Gemini 2.5Proであれば高負荷な作業を難なくこなし、しかも高精度な回答を出力することができます。
図解(インフォグラフィック)作成なら
文章とグラフィック、グラフなどを組み合わせた資料を生成したい場合は、Gemini の Canvas 機能や Claude がおすすめです。
生成されたインフォグラフィックはコード形式でも、AIとの対話形式でも編集することができます。院内向け資料や、患者さんへの簡略化した説明資料の作成に便利です。
医師×AI活用の注意点
AIを使用する上での注意点を簡単に紹介します。
ハルシネーションに気を付ける
ハルシネーションというのはAIが回答を生成するときに「それっぽい嘘」を回答してくる現象です。

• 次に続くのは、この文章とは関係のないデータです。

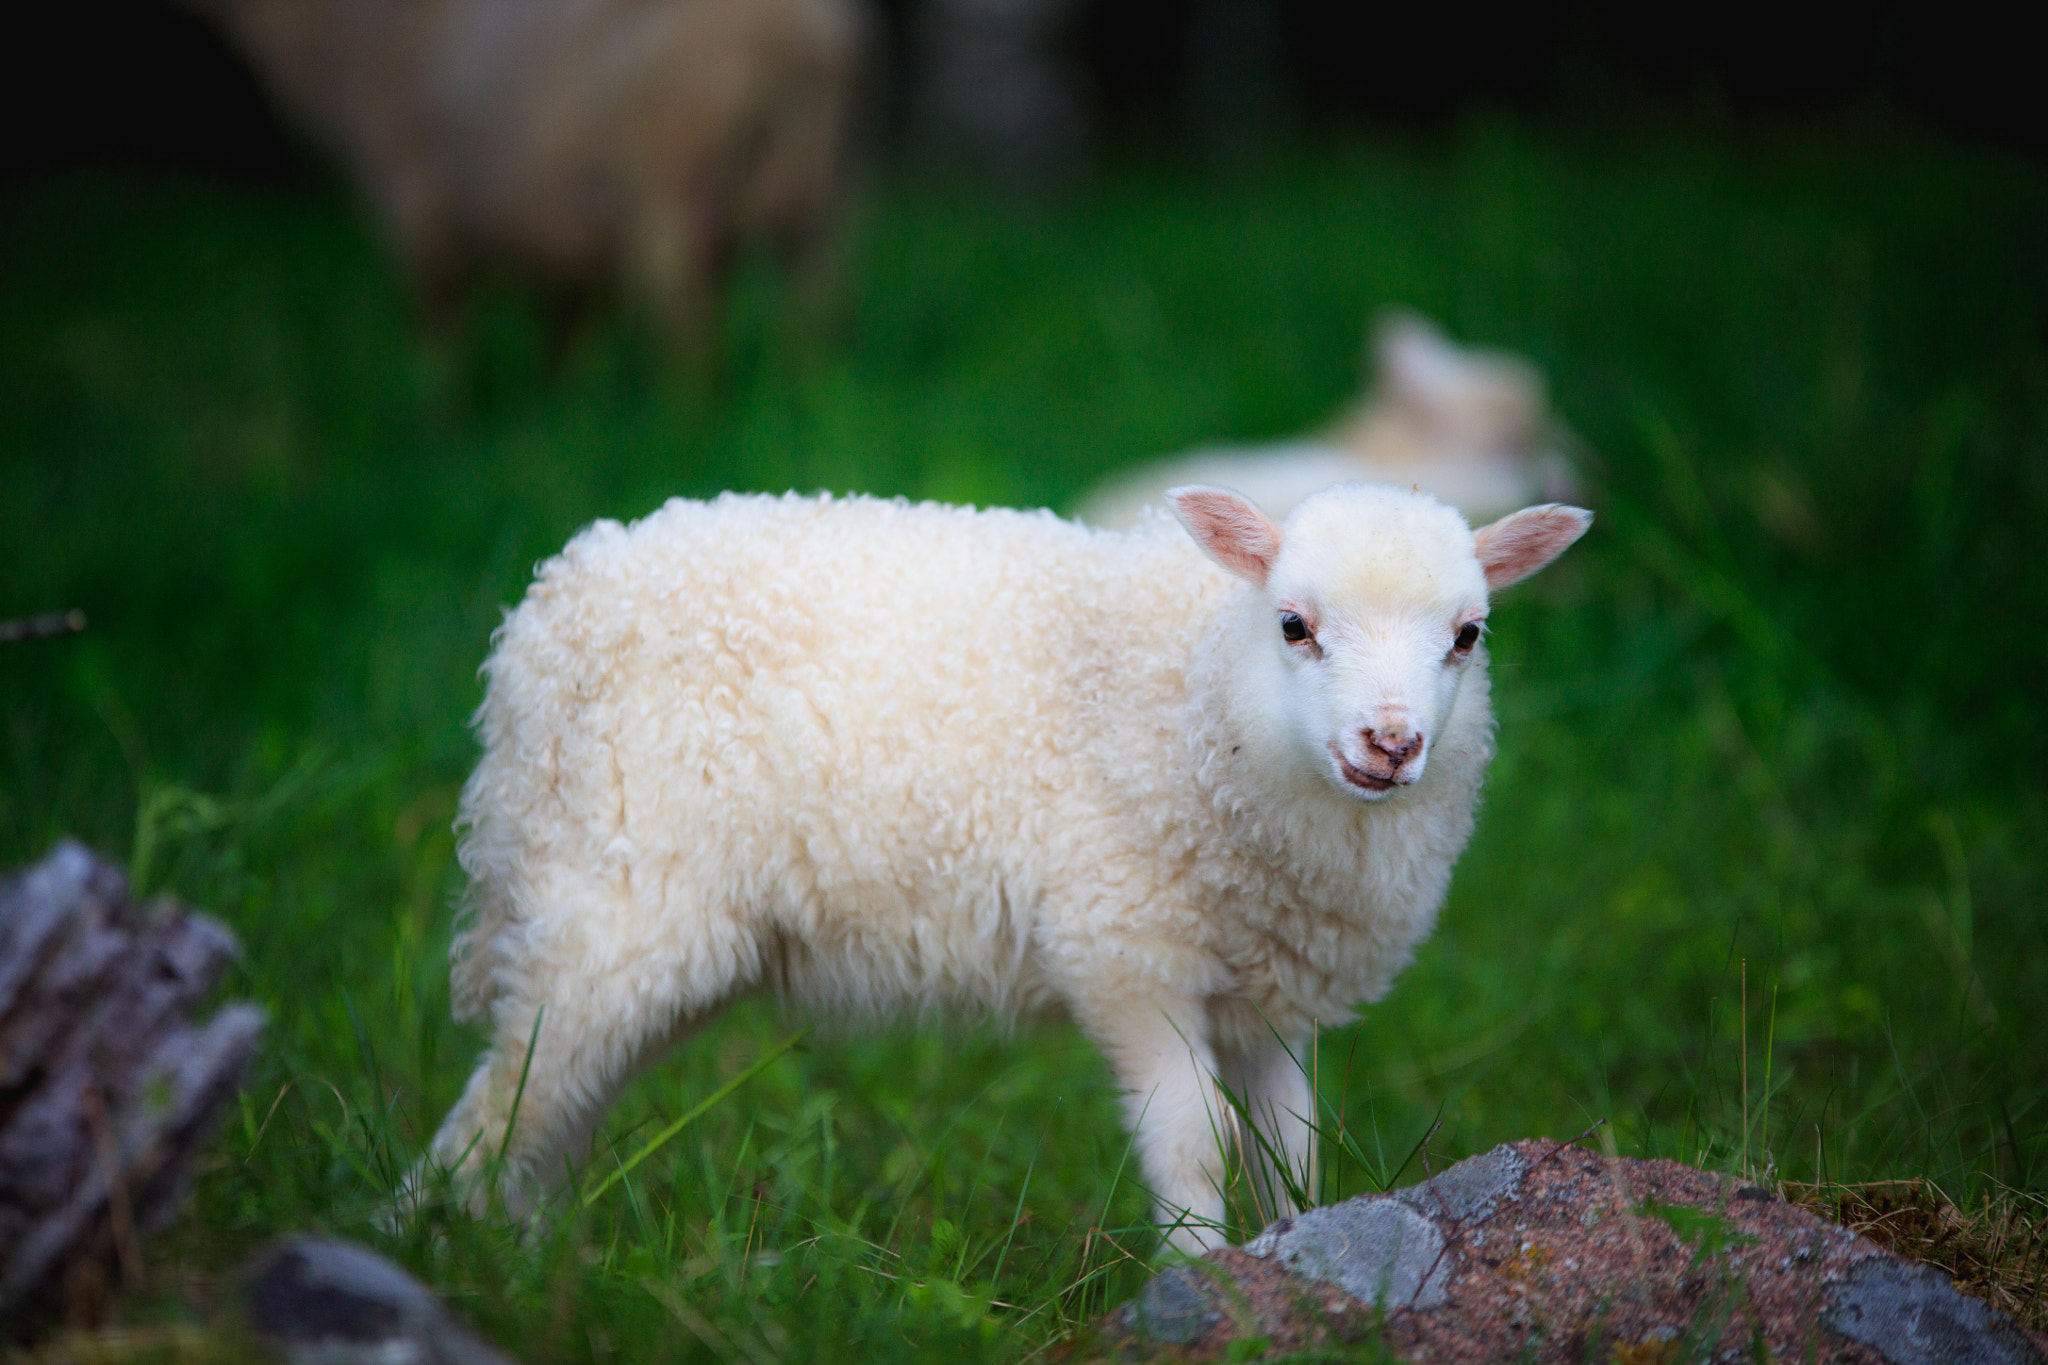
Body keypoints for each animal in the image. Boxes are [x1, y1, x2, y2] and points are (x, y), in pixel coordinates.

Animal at [183, 0, 863, 339]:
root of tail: (803, 35)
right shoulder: (558, 236)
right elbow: (563, 331)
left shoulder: (414, 195)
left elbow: (438, 325)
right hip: (806, 183)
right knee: (812, 296)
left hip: (669, 179)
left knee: (683, 310)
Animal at [418, 482, 1590, 1252]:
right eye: (1294, 625)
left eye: (1468, 635)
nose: (1390, 745)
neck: (1196, 695)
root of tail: (547, 614)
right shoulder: (1127, 950)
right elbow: (1193, 1142)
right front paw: (1202, 1277)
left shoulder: (1267, 985)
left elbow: (1291, 1148)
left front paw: (1294, 1256)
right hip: (616, 892)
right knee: (499, 1106)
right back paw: (437, 1244)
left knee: (554, 1104)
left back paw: (527, 1260)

医療の領域では,鑑別診断に全然関係のない疾患を回答したり、架空の論文を引用文献につけたり、存在する論文の内容でも引用元が全然違ったりということがあります。
より高性能なAIを使用することで可能性は軽減できますので、使用するAIをしっかりと選択することが重要です。
また、もとの論文のリンクに飛んで自分で確認を行う作業は忘れてはいけません
モデル選びは慎重に
特に医療現場では、誤った情報は許されません。常に信頼できる最新モデルを選び、正確性を高める必要があります。たとえば、2025年10月現在 ChatGPTならGPT-5、GeminiならGemini2.5 Proという最新世代を使用しましょう。
ハルシネーションはAIの仕組み上起こり得ます。しかし、GPT-5 Thinkingのような最新世代の高性能モードでAIを用いることで、ハルシネーションの可能性は大きく下がります。
今後の医療現場でのAI活用展望
AIは大量の文字の処理に優れているので、電子カルテに搭載されればこれまでの記録を一気に処理することが可能になります。カルテを遡って確認する作業やサマリー作成については、一部の病院では活用が始まっているようです。診療情報を扱う場合は、病院が用意したAIシステムを使用する必要があることに注意してください。
医師個人単位では、医療の情報へのアクセスが改善するでしょう。論文の翻訳や論文検索もより簡単になると考えられます。
AI活用の第一歩は?
AIを活用していく第一歩は普段のWeb検索をAIで行うことです。私はAIを活用するようになってからほとんどWeb検索を行わなくなりました。それほどAIでの検索は便利です。
まずはAIを使っていく機会を増やしていくことがおすすめです。
慣れてきたら、ChatGPTやGeminiの便利な機能(例えばDeep Reserch)を使っていきましょう。
AIはインターネットの出現と同じ、もしくはそれ以上の変化であると言われています。今ではWeb検索が使えないことは考えにくいようにAIを使わないことは考えられない世界になっていきます。電子カルテでの大規模な導入が必要であることから医療へのAIの導入は一般社会よりは遅くなるかと思いますが、必ずやってきます。
その時に備え、医師個人がAIを使いこなせる人材になっておくことが今後のキャリア形成にも役立つかもしれません。